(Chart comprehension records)
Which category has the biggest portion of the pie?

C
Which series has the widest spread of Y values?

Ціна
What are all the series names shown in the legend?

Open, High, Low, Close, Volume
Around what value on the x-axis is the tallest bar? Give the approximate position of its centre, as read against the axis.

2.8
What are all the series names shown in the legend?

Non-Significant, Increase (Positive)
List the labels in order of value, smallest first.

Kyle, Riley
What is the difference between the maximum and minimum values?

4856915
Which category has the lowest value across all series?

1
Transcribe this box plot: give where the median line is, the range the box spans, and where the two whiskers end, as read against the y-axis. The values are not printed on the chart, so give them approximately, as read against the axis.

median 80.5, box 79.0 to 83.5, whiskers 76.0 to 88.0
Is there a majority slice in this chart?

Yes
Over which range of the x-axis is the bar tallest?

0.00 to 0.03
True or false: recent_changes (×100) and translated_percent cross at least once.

● **WHAT YOU NEED TO DO**: Please update all the records above by replacing "legend" with "key", leaving everything else unchanged.

● **TASK OUTPUT**:
Which category has the biggest portion of the pie?

C
Which series has the widest spread of Y values?

Ціна
What are all the series names shown in the key?

Open, High, Low, Close, Volume
Around what value on the x-axis is the tallest bar? Give the approximate position of its centre, as read against the axis.

2.8
What are all the series names shown in the key?

Non-Significant, Increase (Positive)
List the labels in order of value, smallest first.

Kyle, Riley
What is the difference between the maximum and minimum values?

4856915
Which category has the lowest value across all series?

1
Transcribe this box plot: give where the median line is, the range the box spans, and where the two whiskers end, as read against the y-axis. The values are not printed on the chart, so give them approximately, as read against the axis.

median 80.5, box 79.0 to 83.5, whiskers 76.0 to 88.0
Is there a majority slice in this chart?

Yes
Over which range of the x-axis is the bar tallest?

0.00 to 0.03
True or false: recent_changes (×100) and translated_percent cross at least once.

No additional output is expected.